## Your task
The entries are to be reproduced verbatim, with all pictures omitted.

┄┄┄┄┄┄┄┄┄┄

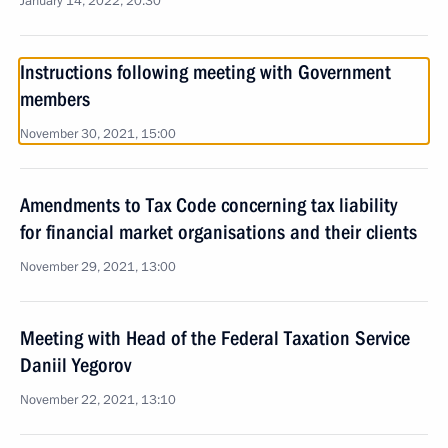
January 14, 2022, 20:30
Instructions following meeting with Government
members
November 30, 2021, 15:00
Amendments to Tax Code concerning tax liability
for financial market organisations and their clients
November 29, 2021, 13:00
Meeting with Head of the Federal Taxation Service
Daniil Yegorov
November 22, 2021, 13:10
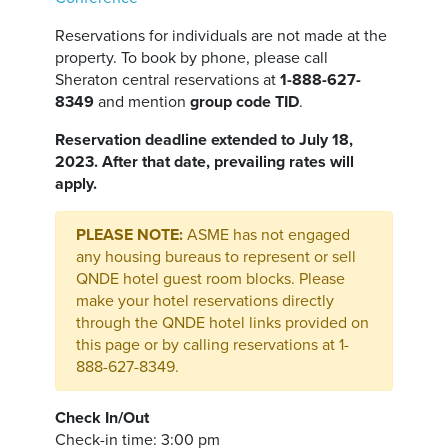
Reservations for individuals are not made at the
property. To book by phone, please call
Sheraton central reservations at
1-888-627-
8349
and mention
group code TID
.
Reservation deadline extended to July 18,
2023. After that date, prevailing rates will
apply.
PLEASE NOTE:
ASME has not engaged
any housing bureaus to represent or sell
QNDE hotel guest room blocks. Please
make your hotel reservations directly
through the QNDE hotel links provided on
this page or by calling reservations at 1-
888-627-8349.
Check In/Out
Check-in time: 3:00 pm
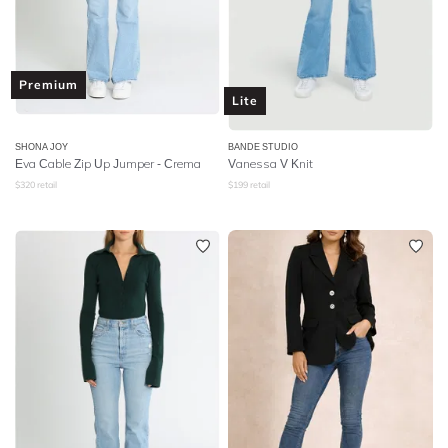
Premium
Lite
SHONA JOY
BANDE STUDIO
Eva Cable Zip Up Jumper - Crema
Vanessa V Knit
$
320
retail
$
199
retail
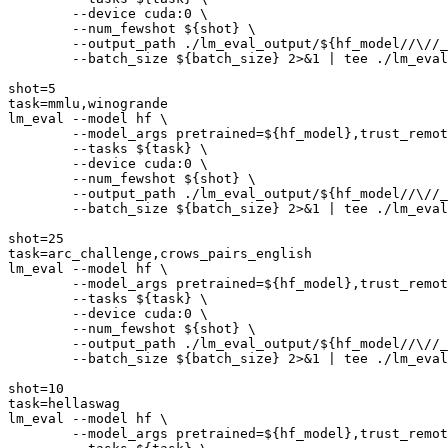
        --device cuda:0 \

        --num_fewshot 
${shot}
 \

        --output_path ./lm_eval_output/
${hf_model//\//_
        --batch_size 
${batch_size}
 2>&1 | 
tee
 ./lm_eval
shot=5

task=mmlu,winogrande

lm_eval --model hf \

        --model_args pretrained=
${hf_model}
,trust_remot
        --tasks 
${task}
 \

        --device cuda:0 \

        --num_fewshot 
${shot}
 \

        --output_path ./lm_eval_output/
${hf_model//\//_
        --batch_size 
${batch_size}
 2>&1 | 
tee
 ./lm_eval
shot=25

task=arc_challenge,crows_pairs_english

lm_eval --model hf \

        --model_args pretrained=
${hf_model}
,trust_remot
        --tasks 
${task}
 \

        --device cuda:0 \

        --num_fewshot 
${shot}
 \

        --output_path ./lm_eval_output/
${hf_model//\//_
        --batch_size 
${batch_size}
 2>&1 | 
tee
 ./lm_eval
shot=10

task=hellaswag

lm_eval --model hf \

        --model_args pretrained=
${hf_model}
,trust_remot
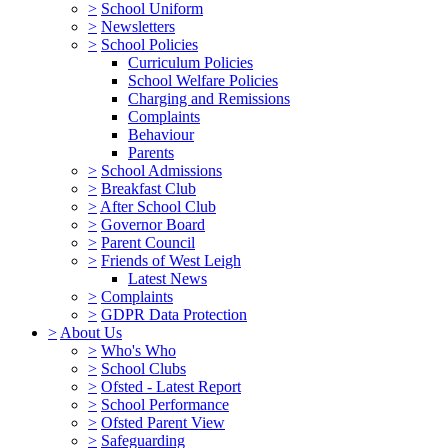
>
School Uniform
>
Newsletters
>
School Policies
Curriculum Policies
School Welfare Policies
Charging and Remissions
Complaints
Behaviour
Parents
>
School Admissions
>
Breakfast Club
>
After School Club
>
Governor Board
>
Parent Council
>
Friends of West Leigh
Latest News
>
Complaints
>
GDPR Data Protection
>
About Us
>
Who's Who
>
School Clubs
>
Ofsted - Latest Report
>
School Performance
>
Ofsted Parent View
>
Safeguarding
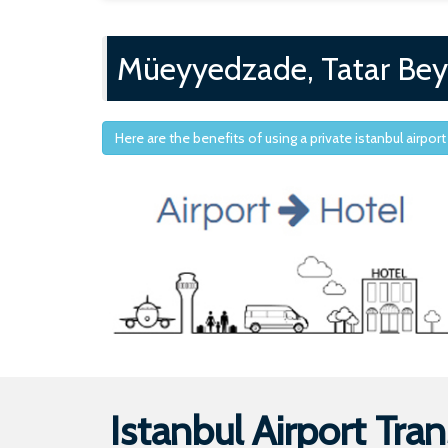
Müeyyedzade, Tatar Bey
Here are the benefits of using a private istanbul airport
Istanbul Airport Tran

┄┄┄┄┄┄┄┄┄┄

## Exercise answer
January 14, 2022, 20:30
Instructions following meeting with Government
members
November 30, 2021, 15:00
Amendments to Tax Code concerning tax liability
for financial market organisations and their clients
November 29, 2021, 13:00
Meeting with Head of the Federal Taxation Service
Daniil Yegorov
November 22, 2021, 13:10
Reservations for individuals are not made at the
property. To book by phone, please call
Sheraton central reservations at
1-888-627-
8349
and mention
group code TID
.
Reservation deadline extended to July 18,
2023. After that date, prevailing rates will
apply.
PLEASE NOTE:
ASME has not engaged
any housing bureaus to represent or sell
QNDE hotel guest room blocks. Please
make your hotel reservations directly
through the QNDE hotel links provided on
this page or by calling reservations at 1-
888-627-8349.
Check In/Out
Check-in time: 3:00 pm
Premium
Lite
SHONA JOY
BANDE STUDIO
Eva Cable Zip Up Jumper - Crema
Vanessa V Knit
$
320
retail
$
199
retail
        --device cuda:0 \

        --num_fewshot 
${shot}
 \

        --output_path ./lm_eval_output/
${hf_model//\//_
        --batch_size 
${batch_size}
 2>&1 | 
tee
 ./lm_eval
shot=5

task=mmlu,winogrande

lm_eval --model hf \

        --model_args pretrained=
${hf_model}
,trust_remot
        --tasks 
${task}
 \

        --device cuda:0 \

        --num_fewshot 
${shot}
 \

        --output_path ./lm_eval_output/
${hf_model//\//_
        --batch_size 
${batch_size}
 2>&1 | 
tee
 ./lm_eval
shot=25

task=arc_challenge,crows_pairs_english

lm_eval --model hf \

        --model_args pretrained=
${hf_model}
,trust_remot
        --tasks 
${task}
 \

        --device cuda:0 \

        --num_fewshot 
${shot}
 \

        --output_path ./lm_eval_output/
${hf_model//\//_
        --batch_size 
${batch_size}
 2>&1 | 
tee
 ./lm_eval
shot=10

task=hellaswag

lm_eval --model hf \

        --model_args pretrained=
${hf_model}
,trust_remot
>
School Uniform
>
Newsletters
>
School Policies
Curriculum Policies
School Welfare Policies
Charging and Remissions
Complaints
Behaviour
Parents
>
School Admissions
>
Breakfast Club
>
After School Club
>
Governor Board
>
Parent Council
>
Friends of West Leigh
Latest News
>
Complaints
>
GDPR Data Protection
>
About Us
>
Who's Who
>
School Clubs
>
Ofsted - Latest Report
>
School Performance
>
Ofsted Parent View
>
Safeguarding
Müeyyedzade, Tatar Bey
Here are the benefits of using a private istanbul airport
Istanbul Airport Tran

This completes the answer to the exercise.